Established in 1989 in the capital’s Shahbagh, the 700-bed hospital has historically provided free-of-cost medical facilities to millions of diabetes patients from around the country.

However, despite the ever increasing number of patients, the government allocation for the hospital has been declining of late, prompting the authorities to go for austerity measures which have directly affected the services that the hospital provides.

This correspondent found Afroza Begum, a housewife from the older part of the capital, waiting in the

outdoor area of the hospital on an afternoon.

She said she had come to check her blood sugar level. When she came to the hospital at around 7am, she found hundreds more already standing in line in front of her. She had to wait for hours on an empty stomach before she could give the first blood sample. Now she had been waiting for hours again to give the second sample with a full stomach, while the queue kept getting longer every minute.

She alleged that since the number of patients was huge, brokers and a section of employees of the hospital would keep bugging people standing in lines telling them that they could get their tests done quickly for certain payments.

Around 12pm, this correspondent saw a middle-aged man running to and fro inside the hospital. He said he had been trying to get his wife admitted since early morning but had still not succeeded.

He added that the on-duty doctors had said there was no room in the hospital and advised him to wait until one of the beds was empty.

The man alleged that the hospital had been utterly failing to follow the directives of its founder Dr Mohammad Ibrahim, who had once said: “Make sure that no patient dies without treatment in the hospital.”

Sources in the hospital said the hospital had recently been trying to cut down on costs by ensuring strict monitoring and supervision in all kinds of procurement. They informed that the authorities had already cut food costs by Tk3.3m, dialysis cost by Tk7.8m, and syringe procurement cost by Tk4.5m.

When contacted, Birdem Director Brigadier General (retd) Shahidul Haque Mallik claimed that the austerity measures had not been affecting the hospital’s usual services.

He also said they were left with no option but to refer the patients to other hospitals because the number of beds was nowhere near enough to accommodate all the patients that thronged the hospital every day.

A few years ago, the Birdem authorities set up a new diabetes treatment facility for only women and children in the capital’s Shegunbagicha area. But due to a lack of publicity, very few patients go to the new unit.

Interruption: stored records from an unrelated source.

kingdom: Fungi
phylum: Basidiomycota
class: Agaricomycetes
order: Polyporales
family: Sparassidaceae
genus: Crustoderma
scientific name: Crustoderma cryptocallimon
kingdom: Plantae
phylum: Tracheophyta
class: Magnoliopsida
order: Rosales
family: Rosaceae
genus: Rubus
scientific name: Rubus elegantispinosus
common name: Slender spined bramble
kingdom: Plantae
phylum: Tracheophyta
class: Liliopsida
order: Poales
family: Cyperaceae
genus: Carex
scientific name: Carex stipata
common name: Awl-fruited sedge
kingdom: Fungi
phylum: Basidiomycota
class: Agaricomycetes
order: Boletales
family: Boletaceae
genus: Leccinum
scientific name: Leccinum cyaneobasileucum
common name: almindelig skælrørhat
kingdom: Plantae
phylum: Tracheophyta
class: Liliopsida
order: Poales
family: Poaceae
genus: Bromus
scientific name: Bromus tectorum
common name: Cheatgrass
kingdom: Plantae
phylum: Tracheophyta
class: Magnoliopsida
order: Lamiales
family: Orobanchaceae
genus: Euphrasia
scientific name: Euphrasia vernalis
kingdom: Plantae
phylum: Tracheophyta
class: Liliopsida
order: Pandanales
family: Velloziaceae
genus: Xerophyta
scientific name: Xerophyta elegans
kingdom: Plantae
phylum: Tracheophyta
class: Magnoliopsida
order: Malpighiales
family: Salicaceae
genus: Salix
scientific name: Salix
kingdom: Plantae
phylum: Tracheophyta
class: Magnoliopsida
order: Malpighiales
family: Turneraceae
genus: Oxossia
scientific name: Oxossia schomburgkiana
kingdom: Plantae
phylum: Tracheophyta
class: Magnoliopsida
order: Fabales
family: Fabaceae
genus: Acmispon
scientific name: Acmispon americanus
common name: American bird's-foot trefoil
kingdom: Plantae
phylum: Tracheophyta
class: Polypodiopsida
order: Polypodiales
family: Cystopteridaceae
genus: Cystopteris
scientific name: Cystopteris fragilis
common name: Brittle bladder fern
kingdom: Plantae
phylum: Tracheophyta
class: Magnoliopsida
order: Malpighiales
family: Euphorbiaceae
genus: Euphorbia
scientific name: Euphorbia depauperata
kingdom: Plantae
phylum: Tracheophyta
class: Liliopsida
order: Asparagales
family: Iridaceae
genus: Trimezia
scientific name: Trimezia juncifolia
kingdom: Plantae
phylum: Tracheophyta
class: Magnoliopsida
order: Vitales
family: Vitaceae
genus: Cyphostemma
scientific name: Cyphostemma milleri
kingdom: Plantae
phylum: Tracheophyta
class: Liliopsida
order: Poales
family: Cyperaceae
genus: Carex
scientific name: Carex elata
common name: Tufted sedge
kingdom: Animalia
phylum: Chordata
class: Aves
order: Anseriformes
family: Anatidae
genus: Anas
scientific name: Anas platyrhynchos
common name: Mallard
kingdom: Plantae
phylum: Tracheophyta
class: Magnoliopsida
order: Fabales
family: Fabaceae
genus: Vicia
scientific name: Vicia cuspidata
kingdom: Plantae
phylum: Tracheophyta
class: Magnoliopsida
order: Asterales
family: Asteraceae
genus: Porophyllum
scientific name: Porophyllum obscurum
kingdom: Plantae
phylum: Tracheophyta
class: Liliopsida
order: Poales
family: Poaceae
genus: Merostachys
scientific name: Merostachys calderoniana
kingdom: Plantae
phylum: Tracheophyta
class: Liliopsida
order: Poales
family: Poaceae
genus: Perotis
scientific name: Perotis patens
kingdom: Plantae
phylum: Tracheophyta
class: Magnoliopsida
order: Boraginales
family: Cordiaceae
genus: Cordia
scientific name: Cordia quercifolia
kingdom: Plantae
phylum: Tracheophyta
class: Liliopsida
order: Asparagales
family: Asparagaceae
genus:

The Dhaka Tribune has learnt that the Ministry of Health and Family Welfare, which used to allocate around Tk230m every year for the Birdem General Hospital six to seven years ago, now disburses as little as Tk140m.

Hospital sources said the facility has been running on budget deficits for a number of years now. In the last completed fiscal year, that is 2012-13, the hospital earned around Tk1.02bn while its expenditure stood at Tk1.20bn.

Since the government started curtailing the allocations a few years back, the hospital has faced a budget deficit of around Tk230m, sources in the hospital said.

Talking to the Dhaka Tribune, a number of officials of the hospital said it spends around Tk400m every year to provide bed rent, all pathological tests, food, insulin and other expensive drugs free of cost to one third of the patients.

They said the budget deficit could be a result of the curtailed government allocation.

Professor Dr Rashid E Mahbub, joint secretary general of the Diabetic Association of Bangladesh (Badas), said after the government announced a pay scale for the sector in 2009, the salaries and wages of the hospital staff increased significantly, which may have led to the budget deficit.

He added that despite being a private hospital, Birdem had been enjoying all the facilities that government hospitals generally enjoyed.

Badas is responsible for distributing the money that the health ministry allocates yearly for diabetes treatment purposes.

The hospital generally gives treatment to an average of about 120 million diabetic patients per year.